May 14 celebrate the US as a national day of buttermilk biscuits (Engl. National Buttermilk Biscuit Day). Reason enough to give this culinary occasion its own contribution to the calendar of curious holidays from all over the world. The following lines shed light on what this Food Holiday is all about in the form of pastries, which in the United States are primarily served as an accompaniment to fried chicken and coleslaw. Good Appetite.
Who Started National Buttermilk Biscuit Day?
Unfortunately, as with so many other American culinary holidays, National Biscuit Day does not seem to have put too much effort into documenting its origins.
A large part of the popular online calendars honor this special day of the Buttermilk Biscuit Day with their own contribution on May 14th, but these publications do not provide information on a possible initiator or the exact year of foundation (see also the list of further links below ). But that’s a well-known problem with many food holidays from the United States.
On closer inspection, however, this inconclusive research is astonishing. Because if you look at the available sources, a serious lead leads to the American blogger John-Bryan Hopkins and his project foodimentary.com. A real authority on food holidays. After all, Hopkins has launched numerous culinary holidays of his own since 2005/2006, which he has presented in a collected form on his blog since 2010.
The earliest version of the Buttermilk Biscuit Day at Hopkins dates back to May 14, 2012, although it is not entirely clear whether this is actually the first edition of this culinary occasion. The data from Google Trends suggests that the search term National Buttermilk Biscuit Day generated the first relevant interest in organic search as early as July 2006.
The fact that the food blogger is the initiator of this event is also underlined by the entry in Hopkins’ book Foodimentary published in 2017 (see there, p. 80 and the list of further links below).
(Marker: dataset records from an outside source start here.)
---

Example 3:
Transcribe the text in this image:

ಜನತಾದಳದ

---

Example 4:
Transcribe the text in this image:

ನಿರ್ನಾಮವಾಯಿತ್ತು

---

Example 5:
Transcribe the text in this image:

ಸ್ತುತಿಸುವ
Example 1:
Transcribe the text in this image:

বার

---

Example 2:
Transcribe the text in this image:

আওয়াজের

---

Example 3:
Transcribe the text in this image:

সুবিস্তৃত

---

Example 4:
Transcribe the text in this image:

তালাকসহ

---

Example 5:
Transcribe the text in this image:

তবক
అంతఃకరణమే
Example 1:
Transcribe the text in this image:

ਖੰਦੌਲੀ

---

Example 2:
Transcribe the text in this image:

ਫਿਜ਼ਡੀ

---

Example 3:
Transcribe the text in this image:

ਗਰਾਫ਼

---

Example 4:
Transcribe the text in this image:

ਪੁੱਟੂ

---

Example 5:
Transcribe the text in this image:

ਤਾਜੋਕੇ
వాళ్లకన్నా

The book version dispenses with the addition National, which is common in the online area. In the print edition, however, this shortening seems to have been an editorial decision by the publisher. After all, it makes little sense that all the culinary events gathered there begin with the same letter N (national) (see also the list of related links below).
Why does US National Buttermilk Biscuit Day fall on May 14th?
On the other hand, in the course of the research for the present article, I was unable to find out why the initiators chose May 14 as the date of the US National Day of Buttermilk Biscuits. Hopkin’s post on foodimentary.com does not provide any further information on this aspect either.
Rather, Hopkins has pointed out in several interviews that the occasions of this culinary collection are placed either according to seasonal reference or the existing gaps in the calendar. This against the background that at the start of foodimentary.com he could only find 200 well-known food holidays and filled the remaining days with his own holidays (see also the list of related links below).
Whereby there is a possible reference to the day of the yellow roses, also celebrated today in South Korea (English Yellow Day – korean. 로즈 데이), the day of hiking in Germany, the US underground American Day or the day of the duck dance (engl. National Chicken Dance Day).
Kitchen Knowledge: Five Curious Facts About Buttermilk Biscuits
- As a European or British, you shouldn’t be fooled by the term biscuit. While in our latitudes this means more (sweet) biscuits or pastries (English cookies), the Americans understand this to be more of a type of (sweet) bread.
- Buttermilk biscuits are a popular accompaniment to a whole range of typical dishes, especially in the southern United States. As a side dish, they are usually served with salted butter, but they are also very popular for breakfast – with syrup, honey or jam.
- The food appeared in the United States shortly before the American Civil War as a cheap or filling alternative in the menu of American kitchens and households.
- It is therefore not surprising that the inventor Alexander P. Ashbourne received the US patent for the first biscuit cutter on May 11, 1875 .
- In contrast, the first frozen biscuits did not hit US supermarkets until 1931. The patent for holding the Ballard and Ballard (see also the article on the day of frozen food (Engl. National Frozen Food Day) on March 6).
With this in mind: Enjoy your meal and a great National Buttermilk Biscuit Day to all of you.